Sandy Hook gun manufacturer lawsuit to proceed
The Connecticut Supreme Court bypassed a lower court ruling and will hear an appeal from nine families and one survivor affected by the Sandy Hook Elementary School massacre. They claim the gun manufacturers and distributors are liable for the school shooting.
“We are grateful that the Connecticut Supreme Court will hear our case immediately,” Nicole Hockley, whose son Dylan was killed in the shooting, said in a statement, according to Newsweek.
“Our goal is and always has been to help prevent the next Sandy Hook, and today is an important step in that direction.”
The 10 plaintiffs are attempting to hold gun manufacturers and distributors Remington Arms Company and Bushmaster Firearms liable for the sale of the military-style rifle used in the mass shooting and which violated Connecticut law.
The suit, which they filed two years after the massacre, argued that three gun companies negligently entrusted the rifle to the public, and violated the Connecticut Unfair Trade Practices Act in marketing it to civilians.
The court agreed that the meaning of certain language in the state law must be determined by the high court.
Tuesday’s decision came two weeks after nine families and a survivor filed an appeal against a judge’s dismissal of the case.
The lower court case was thrown out because the judge ruled that federal law prevented most liability suits brought by gun violence victims and their families.

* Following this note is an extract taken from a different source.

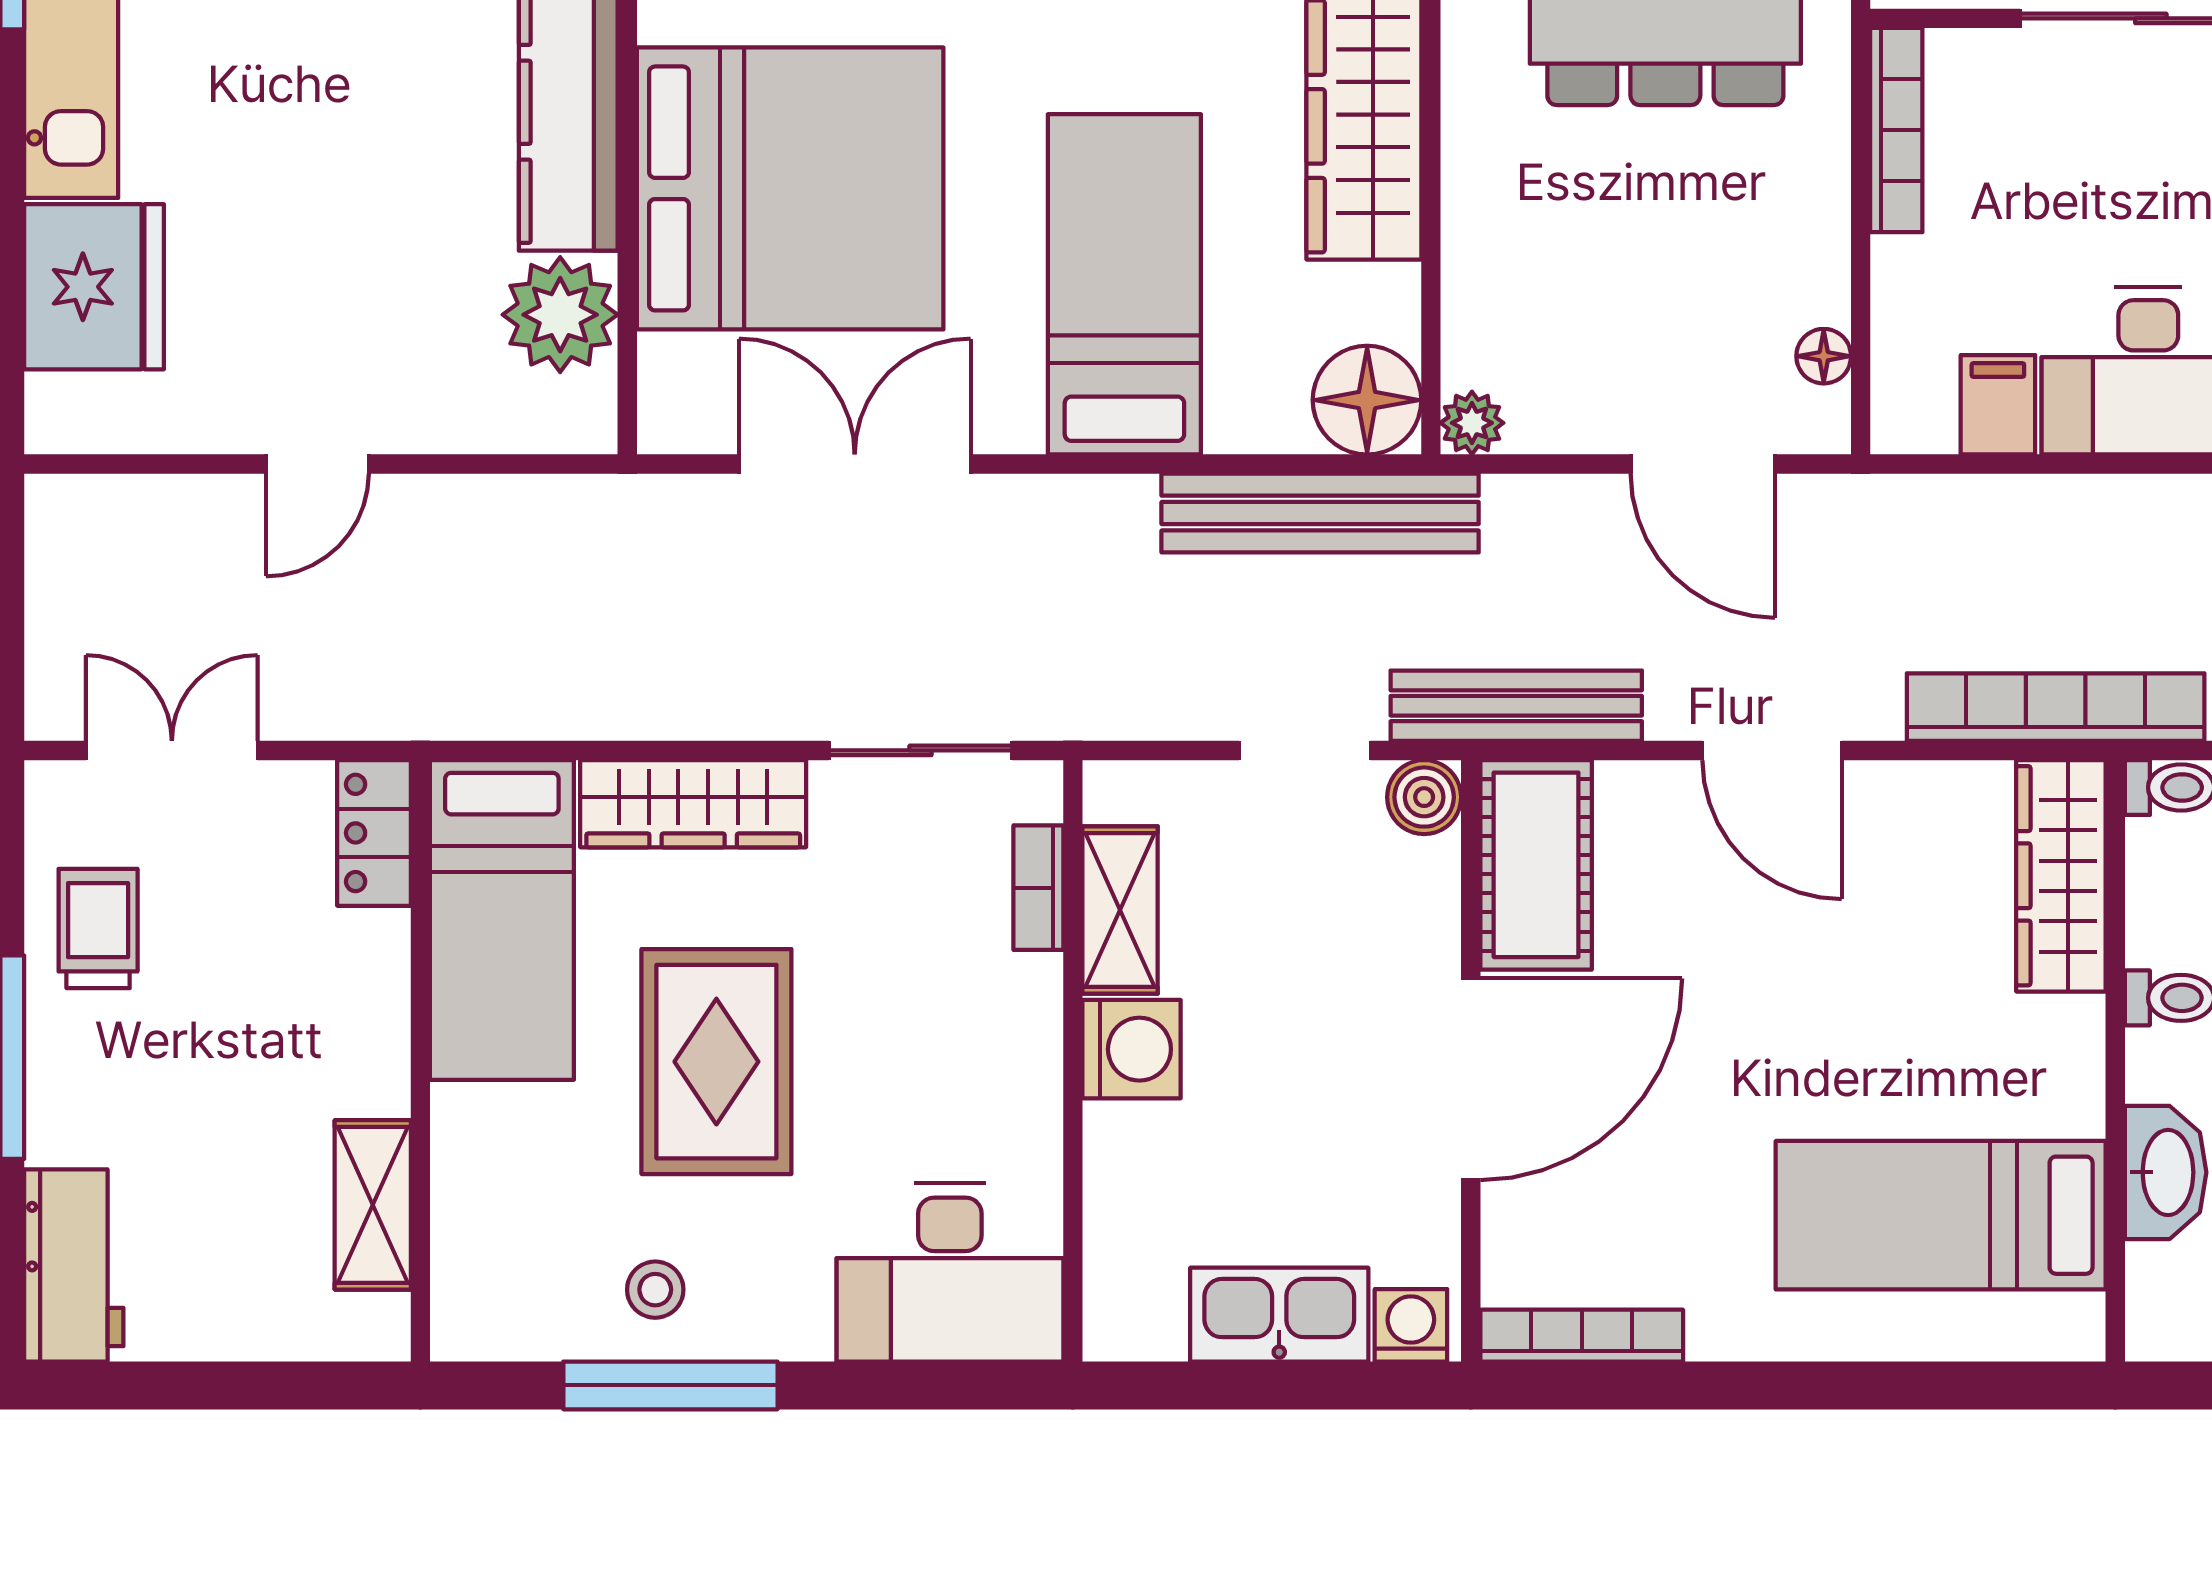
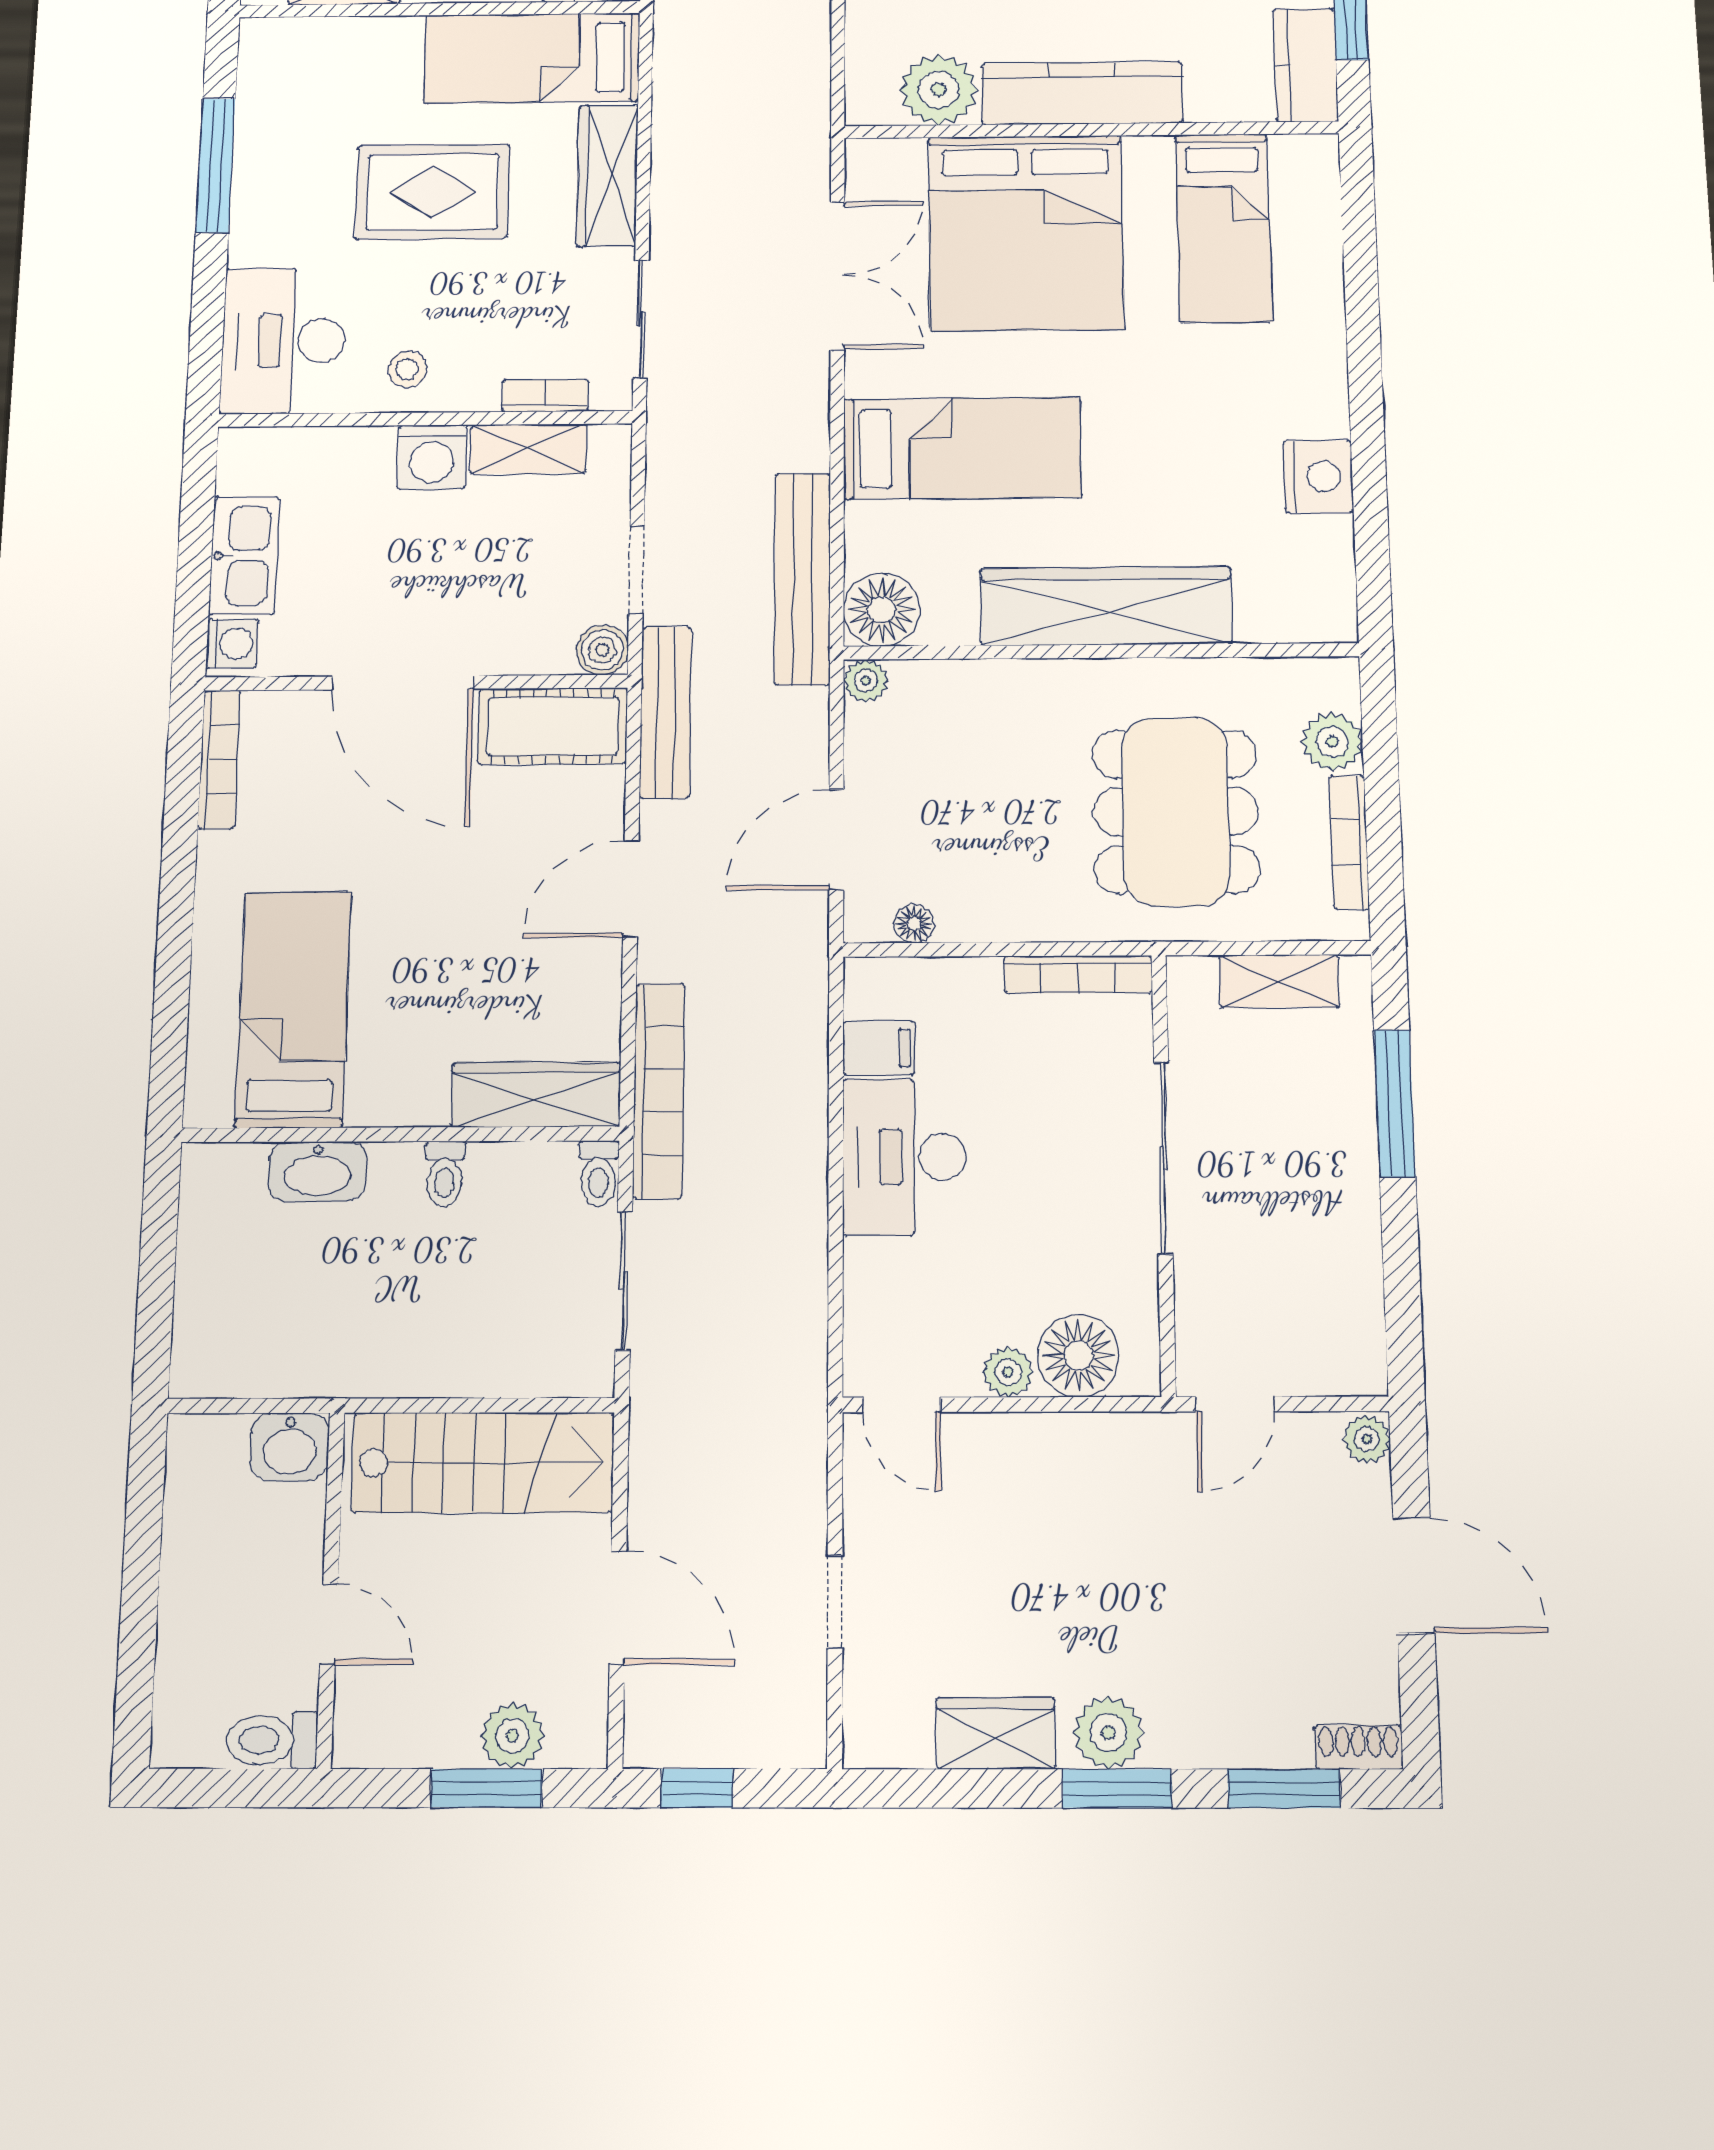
stool: (655, 1290) -> (408, 369), moved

“We believe strongly in the legitimacy of our claims. They are well founded. We are asking for the Supreme Court to take a fresh look at this case. All the families have ever asked for is their day in court,” Joshua Koskoff, one of the attorneys representing the families, told reporters on Thursday, according to the Connecticut Law Tribune.
On December 14, 2012, Adam Lanza, 20, killed 20 children and six educators in just five minutes, using a Bushmaster XM15-E25 semi-automatic assault rifle at Sandy Hook Elementary School in Newtown, Connecticut. He then turned the gun on himself and committed suicide.
The assault rifle was owned by his mother, Nancy Lanza, who he murdered earlier that day using a separate weapon.
“A weapon that was designed to be used in combat and to kill enemies in a war… was lying not on a battlefield but on the floor of Vicki Soto’s classroom,” Koskoff told CNN in June. “How did it get there?” Soto, a teacher, was one of the victims.
Gun manufacturers typically cannot be sued when their products are used to commit a crime. The federal 2005 Protection of Lawful Commerce in Arms Act grants gun manufacturers immunity from any lawsuit related to injuries from criminal misuse of their products.
The 10 plaintiffs in their class action lawsuit argue, however, that assault rifle guns serve no legitimate purpose in civilian hands, and therefore the gun maker shares culpability for the Sandy Hook killings.
The suit also argues that Bushmaster’s manufacturer intentionally uses military language in its marketing to appeal to people eager to acquire a weapon capable of mass murder.
The legal team representing Bushmaster, Remington, and other companies associated with the distribution and sale of the weapon argue they are not responsible for Lanza’s crime because they did not directly give him the weapon.